[INSTRUÇÕES]
- A) Devolva, tal como consta no excerto sobre a participação de Leonor Antunes, o trecho que começa em "O mesmo responsável" e segue até "que a representam.".
- B) Prossiga o excerto sobre a participação de Leonor Antunes e as mulheres artistas, a partir da última frase apresentada.

[EXCERTO]
###

O mesmo responsável disse que a totalidade do investimento nesta participação é de 500 mil euros e Leonor Antunes acrescentou que a DGArtes comparticipa com 200 mil euros, estando o valor restante a cargo das “galerias incríveis” com que trabalha e que a representam.

Visibilidade de mulheres artistas

Em São Carlos, a ministra da Cultura destacou o facto de se tratar de uma mulher artista. “Importa resgatar as mulheres artistas, não para afirmar o género, mas para corrigir as assimetrias artísticas por causa do género, que são coisas profundamente diferentes”, disse. “Esta linha de atuação política” irá ser seguida “a partir de agora como prioridade.”

“Ao olharmos para trás, até 1950, primeiro ano em que há registos, vemos que em 20 anos de representações portuguesas houve quatro mulheres. Se recuarmos ao 25 de Abril, houve seis mulheres. Se olharmos para o que é a produção e o talento português através das mulheres, percebemos que há uma sub-representação evidente”, destacou Graça Fonseca. “Importa reconhecer que assim é e ter políticas que retirem um pouco da invisibilidade o trabalho de mulheres artistas.”

###

[CONTEÚDO DOS DADOS]

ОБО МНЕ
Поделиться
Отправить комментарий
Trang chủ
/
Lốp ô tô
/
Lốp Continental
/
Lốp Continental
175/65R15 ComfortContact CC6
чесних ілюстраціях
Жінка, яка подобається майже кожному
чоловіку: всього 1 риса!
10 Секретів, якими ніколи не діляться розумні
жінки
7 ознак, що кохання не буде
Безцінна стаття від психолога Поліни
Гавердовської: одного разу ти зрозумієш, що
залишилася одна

###

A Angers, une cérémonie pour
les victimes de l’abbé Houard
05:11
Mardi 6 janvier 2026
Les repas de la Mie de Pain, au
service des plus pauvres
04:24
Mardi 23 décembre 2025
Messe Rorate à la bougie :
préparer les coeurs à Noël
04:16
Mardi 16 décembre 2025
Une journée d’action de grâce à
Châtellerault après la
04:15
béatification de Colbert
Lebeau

###

[RESPOSTAS POR TAREFA]
- A)
O mesmo responsável disse que a totalidade do investimento nesta participação é de 500 mil euros e Leonor Antunes acrescentou que a DGArtes comparticipa com 200 mil euros, estando o valor restante a cargo das “galerias incríveis” com que trabalha e que a representam.

- B)
A intenção não prejudica a liberdade de escolha dos júris, explicou a ministra da Cultura, porque o que pretende é “colocar as mulheres no primeiro plano”. “Não necessariamente através de uma comissão ou de um júri ou de um grupo. Se advogamos a liberdade artística, tem de ser com liberdade que o júri vai selecionar, independentemente do género.”

Segundo Graça Fonseca, dentro de um mês o Governo apresentará publicamente uma “iniciativa dedicada especificamente ao tema da presença das mulheres e a forma como olhamos para a obra de mulheres artistas”, iniciativa que incluirá várias instituições e se conjugará com o Plano Nacional das Artes, dirigido a crianças em idade escolar.